The blue colour, incidentally, is not from the laraha. The original liqueur is clear; the blue, orange, green and red variants are the same base product tinted with different food colouring. They are all the same flavour. The tour guides at Chobolobo enjoy telling visitors this, watching the realisation spread through the group that the distinctive electric blue of a Blue Lagoon cocktail is entirely artificial and tells you nothing whatsoever about the taste. The plantation house is free to visit; a guided tour including tasting costs a small fee. The copper stills, the drying laraha peels in the courtyard, the bottles lining the production room and the cosy bar in the former mansion’s courtyard make it a genuinely satisfying hour, rather than a tourist trap dressed up as authenticity. It is also considerably cheaper than most distillery tours of comparable quality.
 
  • Location: Landhuis Chobolobo, Saliña, Willemstad. Around ten minutes by car east of the historic centre; signposted from the main road.
  • Best time to visit: Weekday mornings when it is coolest in the courtyard and the tour groups are smaller. The distillery is open Monday to Friday from 8am to 5pm; check the website for weekend hours.
  • What to budget: Free entry. Guided tours with tasting cost around US$12–15 per person and include a cocktail or non-alcoholic drink.
  • Good to know: Senior & Co is the only producer authorised to use the name Genuine Curaçao Liqueur, and the only one that uses laraha from the island. The dozens of other brands labelled “Curaçao liqueur” sold around the world have no connection to the island and are typically just triple sec with food colouring.

The Western Beaches

Curaçao has 38 beaches. Most of the resort development is on the south coast close to Willemstad; the beaches that reward the drive to the northwest are a different proposition. The three worth knowing about in detail are concentrated in the same general area of the island, which makes combining them in a single day straightforward.

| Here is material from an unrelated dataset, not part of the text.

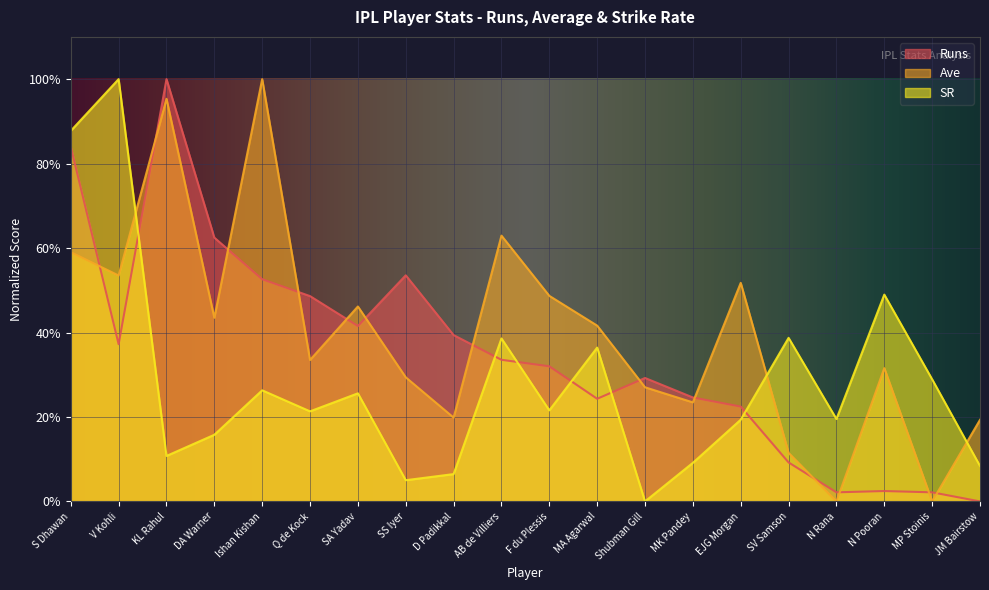

Reading right to left, extract all data points from this chart.

Runs: 0.0	2.2	2.5	2.2	9.2	22.5	24.6	29.2	24.3	32.0	33.5	39.4	53.5	41.5	48.6	52.6	62.5	100.0	37.2	84.0
Ave: 19.3	0.0	31.6	0.0	11.5	51.8	23.5	27.0	41.6	48.7	62.9	19.9	29.4	46.2	33.5	100.0	43.5	95.3	53.5	59.0
SR: 8.4	28.9	49.0	19.5	38.7	19.4	9.1	0.0	36.4	21.6	38.6	6.5	5.0	25.6	21.3	26.3	15.8	10.8	100.0	87.8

Playa Kenepa – also known as Knip Beach – is the most consistently photographed beach on the island: a horseshoe-shaped bay with white sand and turquoise water of the kind that photography cannot quite adequately render, backed by steep limestone hills and fronted by a reef that makes snorkelling productive. It is a public beach with no entry fee, and its relative distance from Willemstad keeps it quieter than the south-coast options most of the year. Playa Lagun, a small and sheltered cove a short drive further north, is the best place on the island for snorkelling with sea turtles: a resident population of hawksbill turtles feeds on the sponges in the rocky outcrops on both sides of the bay, and sightings on calm days are close to guaranteed. The cove is narrow enough that the turtles surface to breathe within a few metres of snorkellers who wait quietly. Playa Kalki, at the far northwestern tip of the island near Westpunt, sits at the base of a dramatic cliff and is the best diving entry point in the area; Playa Forti restaurant on the clifftop above it is where local thrill-seekers jump into the sea from a platform roughly eight metres above the water, and where the view of the bay and the Venezuelan coastline on a clear afternoon is one of the better sunsets on the island.
 
  • Location: Northwestern Curaçao, around 45–60 minutes by car from Willemstad. A rental car is necessary; public transport does not reach this part of the island reliably.
  • Best time to visit: Weekday mornings for all three beaches. Playa Kenepa can get crowded on weekends with local families, which has its own appeal. Playa Lagun is best for turtle snorkelling in the morning on calm days.
  • What to budget: Playa Kenepa is free. Playa Lagun and Playa Kalki are free to access. Snorkel gear rental is available at Playa Lagun from a small shack near the beach, at reasonable rates. Playa Forti restaurant serves food and cold drinks.
  • Good to know: Do not feed the sea turtles at Playa Lagun – feeding disrupts their natural behaviour and several operators now run snorkel trips specifically targeting turtle interactions, some of which involve feeding. Independent snorkelling is a better option: arrive early, wade in quietly, and wait. The turtles come up regardless.